Do you do this with your pets?
So many of us do. We can’t seem to help it even though, intellectually, we probably understand that it’s a bit daft. I mean, our pets are a totally different species, aren’t they? Your dog knows perfectly well he or she’s a dog. Your average cat, rabbit, budgie, horse, rat, pot-bellied pig or any other animal doesn’t suffer identity issues either. It’s only us that thinks our pets imagine themselves human, and give them human thoughts, personalities and motivations.
Think about it. That’d be the same as our pets thinking we considered ourselves dogs or cats or rabbits whenever we did something remotely characteristic of one. Sure, I’ve occasionally thought myself an ass but only ever in metaphorical terms. Pretty certain I’ve never defined myself as canine or any other creature whenever I’ve relieved an itch on my arm with my teeth or rolled over to have my belly stroked. So why should we do this to animals?
Because it’s fun!
And a way of further wrapping our beloved pets into our lives. A sweet but perhaps misguided way of showing love, and I’m as guilty of doing it as anyone.
I’m a hopeless anthropomorphist in my books. Every animal, from dogs to ducks, end up with a some sort of human personality. I know that for realism I probably shouldn’t but, stuff it, it’s fiction and it’s my story, and if I want to make a horse drop its bottom lip and turn it’s bum in a infantile sulk I will.
My latest rural romance Rocking Horse Hill has some wonderful animal characters. The stars this time around are a couple of very mischievous donkeys with Houdini complexes. They give the heroine grief and laughter in equal quantities, and some of the scenes were huge fun to write. There’s also Miss Muffet - or Muffy as she’s known - Em’s beloved collie, who was inspired by my own darling late dog Cooch. She’s such a sweetie with her wide doggy grins and tail-wagging joy. Then there’s Chelsea, the super-speedy Indian runner duck, Lod the horse who has seen everything, and several chooks, including one called Miss Buddha for her ability to sit in the same spot for hours, brooding. A veritable menagerie of humanised animals.
It’s heart-warming to have pets as characters. They add that extra bit of colour and lightness to what can sometimes be intense, emotional stories. Which is exactly what our darling pets do in our lives. So I say anthropomorphise away, in life and in fiction. As long as we do it with kindness and caring, we’ll all get along just fine.
Rocking Horse Hill is a moving family drama and passionate love story from the author of Heartland.
Ever since she was a little girl, Emily Wallace-Jones has loved Rocking Horse Hill. The beautiful family property is steeped in history. Everything important in Em's life has happened there. And even though Em's brother Digby has inherited the property, he has promised Em it will be her home for as long as she wishes.
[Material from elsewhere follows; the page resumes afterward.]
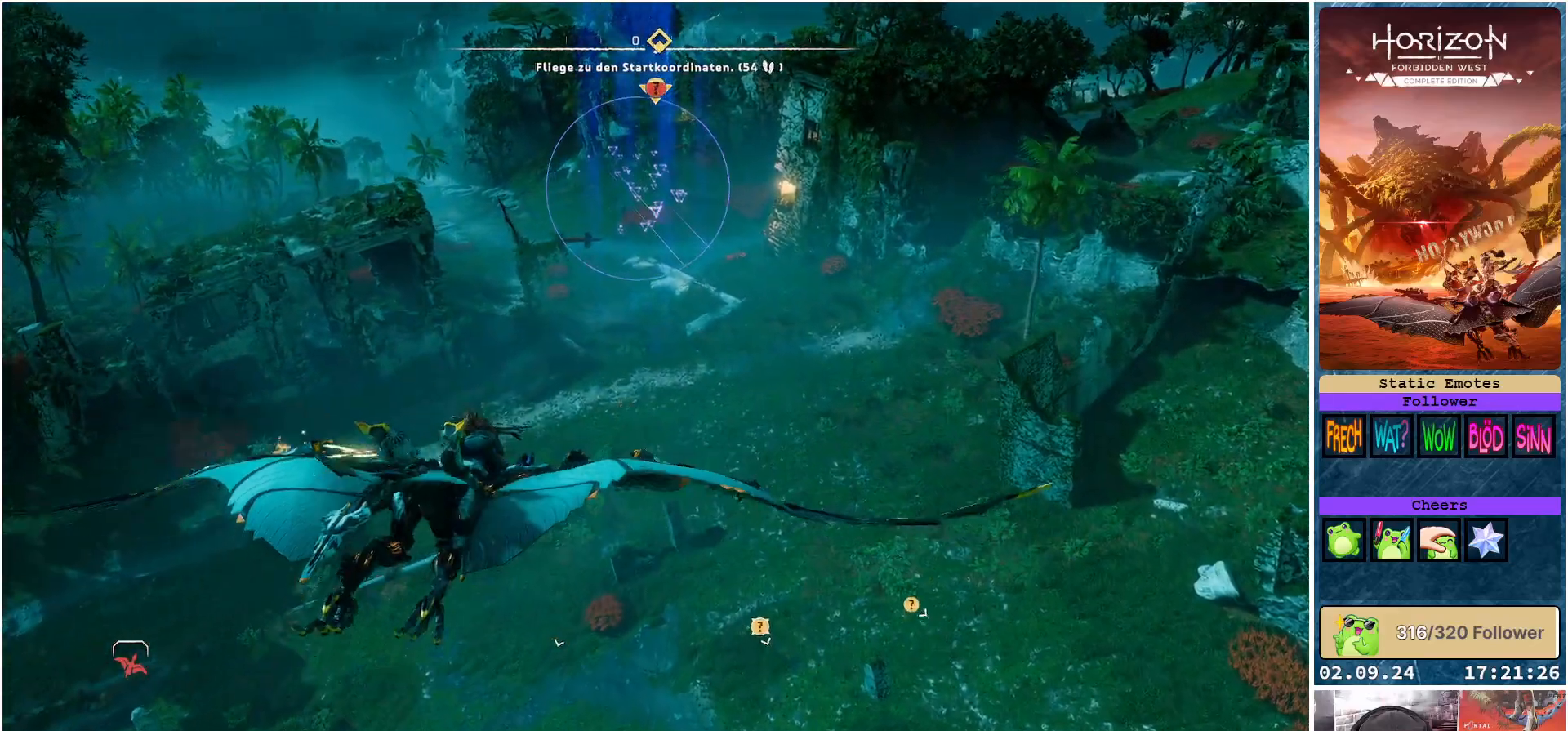
{"buttons": [], "left_stick": "center", "right_stick": "up", "events": [[200, "right_stick", "up"], [300, "left_stick", "center"]]}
When Digby falls in love with sweet Felicity Townsend, a girl from the wrong side of the tracks, Em worries about the future. But she is determined not to treat Felicity with the same teenage snobbery that tore apart her relationship with her first love, Josh Sinclair. A man who has now sauntered sexily back into Em's life and given her a chance for redemption.
But as Felicity settles in, the once tightly knitted Wallace-Jones family begins to fray. Suspicions are raised, Josh voices his distrust, and even Em's closest friends question where Felicity's motives lie. Conflicted but determined to make up for the damage caused by her past prejudices, Em sides with her brother and his fiancée until a near tragedy sets in motion a chain of events that will change the family forever.
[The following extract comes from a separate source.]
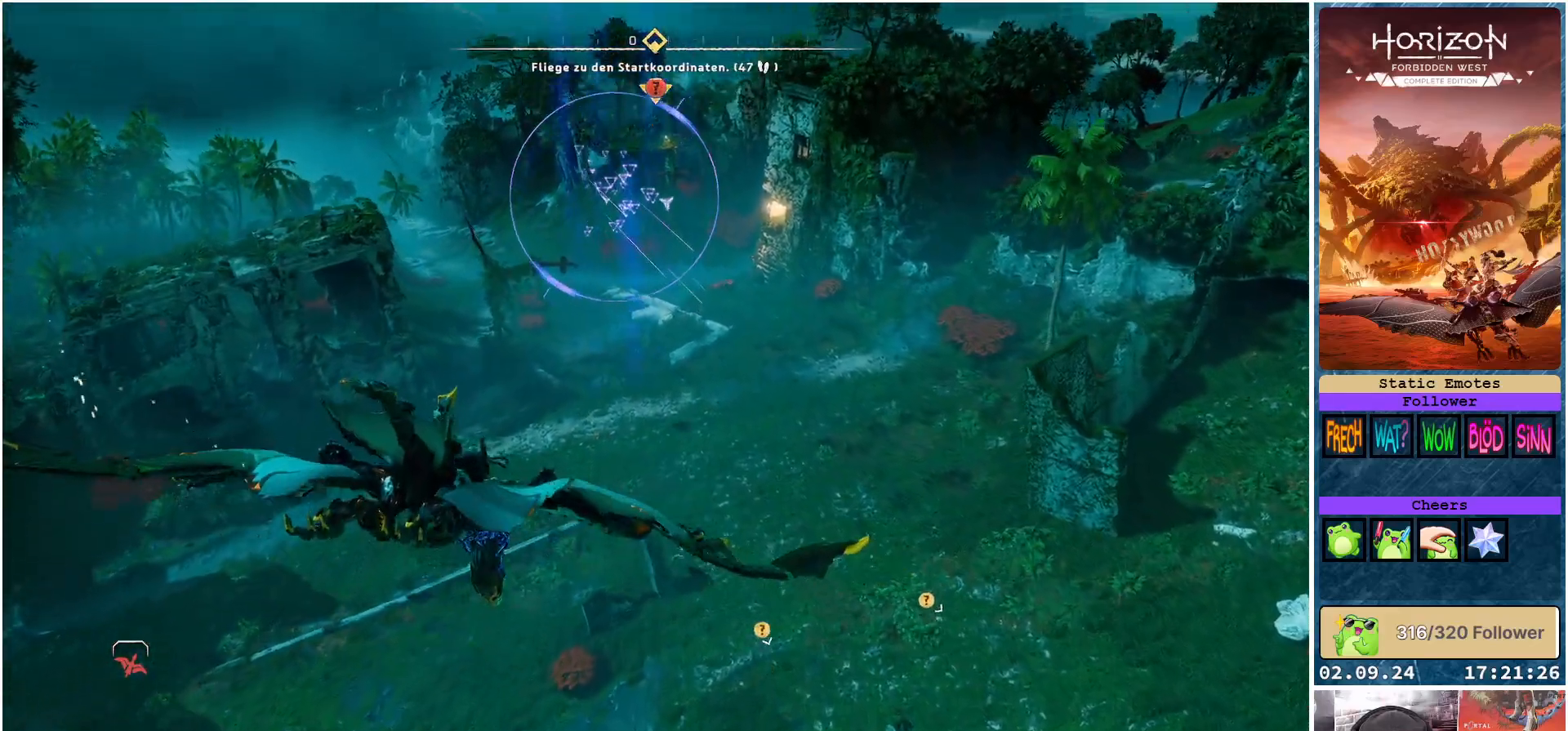
{"buttons": [], "left_stick": "center", "right_stick": "up", "events": []}
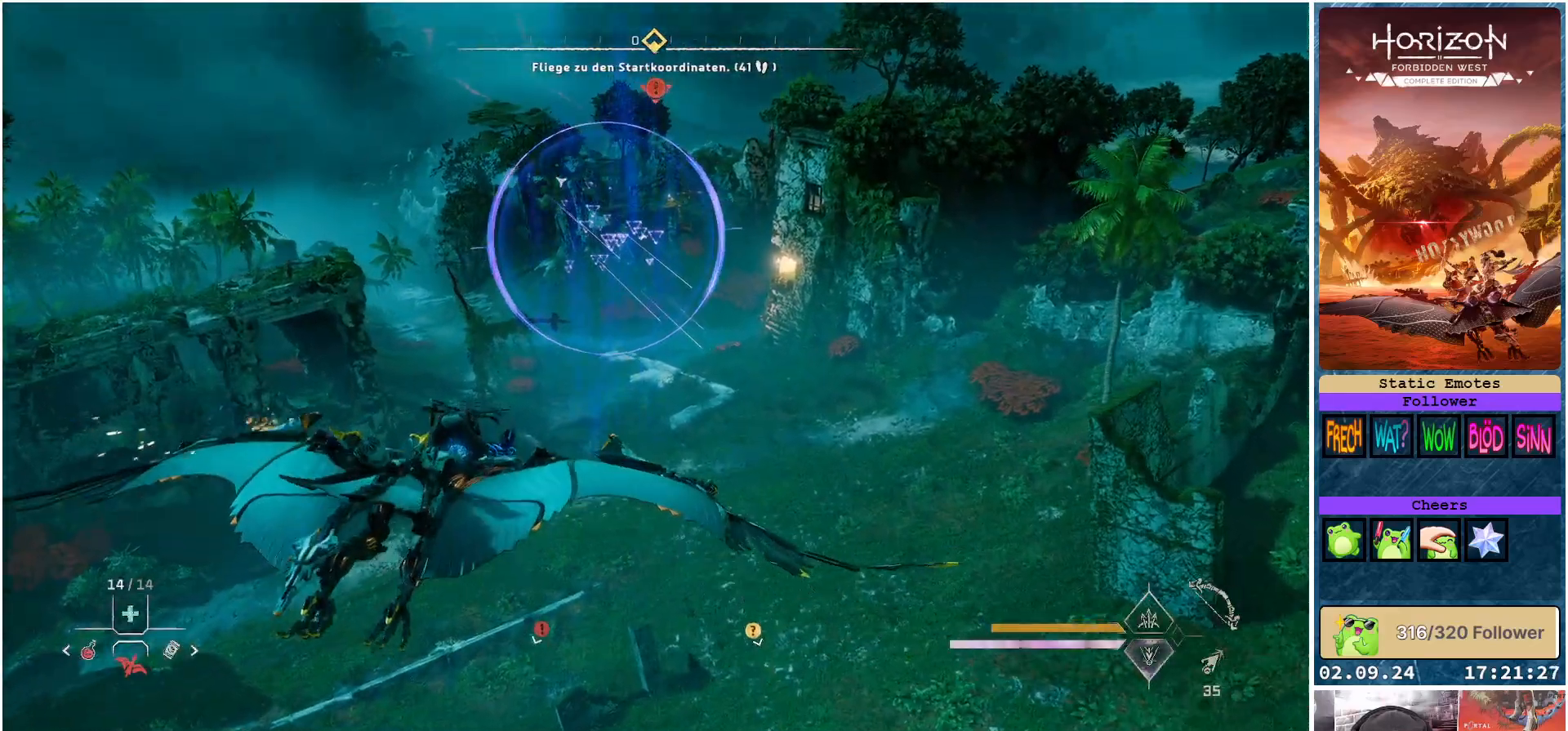
{"buttons": [], "left_stick": "up-left", "right_stick": "center", "events": [[350, "left_stick", "left"], [400, "left_stick", "up-left"], [467, "right_stick", "center"]]}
Cathryn Hein was born in South Australia’s rural south-east. With three generations of jockeys in the family it was little wonder she grew up horse mad, finally obtaining her first horse at age 10. So began years of pony club, eventing, dressage and showjumping until university beckoned.
Armed with a shiny Bachelor of Applied Science (Agriculture) from Roseworthy College she moved to Melbourne and later Newcastle, working in the agricultural and turf seeds industry. Her partner’s posting to France took Cathryn overseas for three years in Provence where she finally gave in to her life-long desire to write. Her short fiction has been recognised in numerous contests, and published in Woman’s Day.
Cathryn’s first three novels, Promises, Heart of the Valley and Heartland were finalists in the 2011, 2012 and 2013 Australian Romance Readers Awards. Rocking Horse Hill is her fourth rural romance novel. In September she will release The French Prize, her first romantic adventure story.
Cathryn currently lives at the base of the Blue Mountains in Sydney’s far west with her partner of many years, Jim. When she’s not writing, she plays golf (ineptly), cooks (well), and in football season barracks (rowdily) for her beloved Sydney Swans AFL team.